> **MATERIAL TO PROCESS**
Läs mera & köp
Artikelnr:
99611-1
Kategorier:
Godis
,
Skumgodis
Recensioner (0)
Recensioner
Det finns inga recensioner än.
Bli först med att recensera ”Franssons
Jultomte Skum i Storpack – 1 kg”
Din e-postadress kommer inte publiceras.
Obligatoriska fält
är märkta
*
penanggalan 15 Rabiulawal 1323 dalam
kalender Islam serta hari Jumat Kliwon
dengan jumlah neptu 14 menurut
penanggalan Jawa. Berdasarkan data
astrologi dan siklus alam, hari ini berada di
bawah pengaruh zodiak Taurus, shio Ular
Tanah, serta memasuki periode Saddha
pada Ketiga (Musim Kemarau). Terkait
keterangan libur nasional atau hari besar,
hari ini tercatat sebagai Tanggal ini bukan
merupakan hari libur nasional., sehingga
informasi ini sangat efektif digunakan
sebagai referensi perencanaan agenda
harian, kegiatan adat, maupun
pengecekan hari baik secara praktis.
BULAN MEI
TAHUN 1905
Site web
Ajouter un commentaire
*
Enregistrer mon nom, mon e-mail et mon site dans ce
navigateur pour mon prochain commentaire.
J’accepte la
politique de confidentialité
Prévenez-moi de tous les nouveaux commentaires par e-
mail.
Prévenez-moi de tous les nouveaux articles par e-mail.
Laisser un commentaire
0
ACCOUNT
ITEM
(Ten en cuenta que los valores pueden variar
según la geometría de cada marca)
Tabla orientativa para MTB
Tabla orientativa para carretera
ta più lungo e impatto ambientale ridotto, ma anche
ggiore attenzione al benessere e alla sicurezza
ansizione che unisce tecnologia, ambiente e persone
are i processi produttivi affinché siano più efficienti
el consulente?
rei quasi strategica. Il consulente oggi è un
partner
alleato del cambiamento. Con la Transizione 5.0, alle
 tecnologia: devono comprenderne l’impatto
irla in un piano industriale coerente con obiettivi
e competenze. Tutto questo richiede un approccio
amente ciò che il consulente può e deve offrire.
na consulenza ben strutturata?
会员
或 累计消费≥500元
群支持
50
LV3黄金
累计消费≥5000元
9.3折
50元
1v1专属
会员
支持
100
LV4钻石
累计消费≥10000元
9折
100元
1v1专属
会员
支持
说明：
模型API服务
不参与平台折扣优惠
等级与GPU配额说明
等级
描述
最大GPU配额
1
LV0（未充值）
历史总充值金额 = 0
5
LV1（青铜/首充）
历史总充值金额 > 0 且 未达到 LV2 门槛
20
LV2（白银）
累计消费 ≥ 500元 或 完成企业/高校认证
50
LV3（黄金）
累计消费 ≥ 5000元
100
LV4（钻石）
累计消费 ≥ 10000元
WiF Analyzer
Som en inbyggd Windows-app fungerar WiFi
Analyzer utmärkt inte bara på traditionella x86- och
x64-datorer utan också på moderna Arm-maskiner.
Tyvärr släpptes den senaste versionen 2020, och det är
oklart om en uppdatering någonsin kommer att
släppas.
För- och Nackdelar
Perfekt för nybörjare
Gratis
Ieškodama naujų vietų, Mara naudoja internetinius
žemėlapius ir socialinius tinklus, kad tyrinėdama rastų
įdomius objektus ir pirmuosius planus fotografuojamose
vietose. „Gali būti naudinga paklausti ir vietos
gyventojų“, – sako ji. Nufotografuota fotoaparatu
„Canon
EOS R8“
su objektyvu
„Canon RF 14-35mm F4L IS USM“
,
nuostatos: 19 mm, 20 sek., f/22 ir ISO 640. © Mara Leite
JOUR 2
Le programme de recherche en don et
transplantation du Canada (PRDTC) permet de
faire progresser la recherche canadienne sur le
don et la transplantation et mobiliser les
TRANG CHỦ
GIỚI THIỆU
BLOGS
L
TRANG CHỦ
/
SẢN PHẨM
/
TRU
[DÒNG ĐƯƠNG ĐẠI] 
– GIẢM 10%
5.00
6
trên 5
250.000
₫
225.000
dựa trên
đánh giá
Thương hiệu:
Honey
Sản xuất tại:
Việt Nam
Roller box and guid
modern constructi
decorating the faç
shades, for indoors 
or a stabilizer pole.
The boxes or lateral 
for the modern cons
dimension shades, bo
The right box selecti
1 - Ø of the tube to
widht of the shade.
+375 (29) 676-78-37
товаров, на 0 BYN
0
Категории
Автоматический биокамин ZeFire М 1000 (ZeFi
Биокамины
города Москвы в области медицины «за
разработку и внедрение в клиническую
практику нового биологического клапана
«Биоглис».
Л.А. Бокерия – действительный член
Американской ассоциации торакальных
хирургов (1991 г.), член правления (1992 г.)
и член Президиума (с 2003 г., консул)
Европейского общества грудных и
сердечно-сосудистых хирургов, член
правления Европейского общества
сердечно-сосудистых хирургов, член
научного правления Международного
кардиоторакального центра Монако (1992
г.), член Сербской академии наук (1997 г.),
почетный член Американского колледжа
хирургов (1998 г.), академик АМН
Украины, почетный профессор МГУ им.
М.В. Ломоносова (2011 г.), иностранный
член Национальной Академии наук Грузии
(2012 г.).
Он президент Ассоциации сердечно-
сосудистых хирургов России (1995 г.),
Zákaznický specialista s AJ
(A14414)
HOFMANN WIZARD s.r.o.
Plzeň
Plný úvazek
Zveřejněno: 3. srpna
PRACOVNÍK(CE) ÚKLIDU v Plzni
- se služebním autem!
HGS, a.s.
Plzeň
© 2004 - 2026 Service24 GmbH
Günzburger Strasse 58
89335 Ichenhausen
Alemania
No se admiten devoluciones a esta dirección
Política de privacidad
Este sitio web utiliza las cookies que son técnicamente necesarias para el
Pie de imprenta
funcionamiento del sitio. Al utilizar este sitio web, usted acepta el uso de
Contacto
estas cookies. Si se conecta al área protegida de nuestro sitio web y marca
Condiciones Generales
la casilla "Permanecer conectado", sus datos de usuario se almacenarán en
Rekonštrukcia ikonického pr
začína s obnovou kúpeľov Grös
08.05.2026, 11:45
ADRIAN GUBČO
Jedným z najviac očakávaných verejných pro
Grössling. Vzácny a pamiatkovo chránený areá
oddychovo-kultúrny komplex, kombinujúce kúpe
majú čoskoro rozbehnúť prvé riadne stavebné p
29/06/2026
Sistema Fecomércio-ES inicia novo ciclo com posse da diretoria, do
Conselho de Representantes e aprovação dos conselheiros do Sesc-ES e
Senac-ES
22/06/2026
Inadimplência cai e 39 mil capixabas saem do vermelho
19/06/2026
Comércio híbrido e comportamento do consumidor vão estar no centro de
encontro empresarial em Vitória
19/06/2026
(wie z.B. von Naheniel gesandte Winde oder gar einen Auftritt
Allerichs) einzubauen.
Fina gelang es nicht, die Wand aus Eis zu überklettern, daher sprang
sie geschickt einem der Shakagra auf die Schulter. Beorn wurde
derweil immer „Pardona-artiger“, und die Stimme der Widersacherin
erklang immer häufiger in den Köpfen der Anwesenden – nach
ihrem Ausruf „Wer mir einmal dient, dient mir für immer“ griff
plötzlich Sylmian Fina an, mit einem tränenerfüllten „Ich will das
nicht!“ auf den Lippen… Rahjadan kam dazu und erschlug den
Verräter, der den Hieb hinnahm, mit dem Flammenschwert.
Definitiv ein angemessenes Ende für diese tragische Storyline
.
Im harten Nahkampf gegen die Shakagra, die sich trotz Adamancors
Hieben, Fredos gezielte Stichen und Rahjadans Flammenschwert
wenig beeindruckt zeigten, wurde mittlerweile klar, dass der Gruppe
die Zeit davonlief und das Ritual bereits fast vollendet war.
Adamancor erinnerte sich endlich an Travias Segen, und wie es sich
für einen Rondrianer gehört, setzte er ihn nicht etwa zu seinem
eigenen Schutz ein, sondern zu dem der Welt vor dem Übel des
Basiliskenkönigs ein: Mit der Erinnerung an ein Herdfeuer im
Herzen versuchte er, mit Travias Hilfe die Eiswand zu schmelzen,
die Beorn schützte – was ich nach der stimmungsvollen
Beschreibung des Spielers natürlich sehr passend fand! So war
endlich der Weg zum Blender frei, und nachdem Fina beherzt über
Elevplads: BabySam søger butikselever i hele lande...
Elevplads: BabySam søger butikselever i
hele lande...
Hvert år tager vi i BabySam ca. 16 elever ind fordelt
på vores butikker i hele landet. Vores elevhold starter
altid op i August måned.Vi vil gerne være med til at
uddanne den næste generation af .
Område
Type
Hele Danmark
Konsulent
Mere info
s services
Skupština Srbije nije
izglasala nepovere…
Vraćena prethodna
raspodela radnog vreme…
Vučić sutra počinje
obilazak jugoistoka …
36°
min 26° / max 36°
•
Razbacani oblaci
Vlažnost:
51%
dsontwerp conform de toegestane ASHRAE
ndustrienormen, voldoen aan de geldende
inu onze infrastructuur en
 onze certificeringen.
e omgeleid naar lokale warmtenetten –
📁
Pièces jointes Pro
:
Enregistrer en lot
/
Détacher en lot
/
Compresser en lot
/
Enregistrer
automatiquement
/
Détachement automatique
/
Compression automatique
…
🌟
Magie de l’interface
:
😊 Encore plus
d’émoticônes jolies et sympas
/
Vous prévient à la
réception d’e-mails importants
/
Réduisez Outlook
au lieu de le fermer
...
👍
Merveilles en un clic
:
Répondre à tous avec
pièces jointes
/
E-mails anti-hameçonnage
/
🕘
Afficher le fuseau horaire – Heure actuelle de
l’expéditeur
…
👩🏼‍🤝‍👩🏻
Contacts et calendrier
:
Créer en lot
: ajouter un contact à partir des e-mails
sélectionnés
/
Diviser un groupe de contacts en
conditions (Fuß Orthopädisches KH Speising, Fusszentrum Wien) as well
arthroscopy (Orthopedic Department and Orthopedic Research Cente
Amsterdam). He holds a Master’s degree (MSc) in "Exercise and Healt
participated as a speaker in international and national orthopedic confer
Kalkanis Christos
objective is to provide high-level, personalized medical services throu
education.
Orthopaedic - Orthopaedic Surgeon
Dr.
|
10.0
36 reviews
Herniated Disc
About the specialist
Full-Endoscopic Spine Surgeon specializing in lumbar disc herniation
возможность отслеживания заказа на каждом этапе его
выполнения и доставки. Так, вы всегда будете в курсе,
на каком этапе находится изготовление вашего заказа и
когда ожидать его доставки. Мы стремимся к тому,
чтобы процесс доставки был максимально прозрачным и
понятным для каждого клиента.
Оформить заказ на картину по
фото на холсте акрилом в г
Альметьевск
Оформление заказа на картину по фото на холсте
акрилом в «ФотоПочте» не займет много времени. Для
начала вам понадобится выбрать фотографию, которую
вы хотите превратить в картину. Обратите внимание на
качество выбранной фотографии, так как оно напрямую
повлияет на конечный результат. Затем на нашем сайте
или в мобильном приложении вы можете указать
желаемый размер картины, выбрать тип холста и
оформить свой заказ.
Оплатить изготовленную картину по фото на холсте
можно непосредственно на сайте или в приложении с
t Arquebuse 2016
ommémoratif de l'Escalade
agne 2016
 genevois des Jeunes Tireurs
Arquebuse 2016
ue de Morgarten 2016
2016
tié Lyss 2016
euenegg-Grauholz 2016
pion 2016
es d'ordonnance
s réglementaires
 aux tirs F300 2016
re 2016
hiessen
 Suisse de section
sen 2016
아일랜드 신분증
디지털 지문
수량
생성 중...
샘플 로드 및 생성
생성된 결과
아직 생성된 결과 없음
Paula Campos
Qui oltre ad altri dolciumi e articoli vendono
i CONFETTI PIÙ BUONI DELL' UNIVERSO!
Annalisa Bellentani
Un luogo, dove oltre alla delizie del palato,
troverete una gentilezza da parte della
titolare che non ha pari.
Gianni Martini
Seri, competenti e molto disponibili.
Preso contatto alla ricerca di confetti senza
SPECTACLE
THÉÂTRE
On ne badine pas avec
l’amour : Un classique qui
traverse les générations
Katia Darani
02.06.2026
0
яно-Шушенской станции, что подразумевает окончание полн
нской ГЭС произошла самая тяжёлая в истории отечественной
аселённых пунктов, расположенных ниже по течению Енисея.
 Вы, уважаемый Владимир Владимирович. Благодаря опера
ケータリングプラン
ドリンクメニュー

> **PROBLEM DETAILS**
What this exercise asks for is every line of the data above with the word "serta".

> **RESULT FOR THIS TASK**
kalender Islam serta hari Jumat Kliwon
Tanah, serta memasuki periode Saddha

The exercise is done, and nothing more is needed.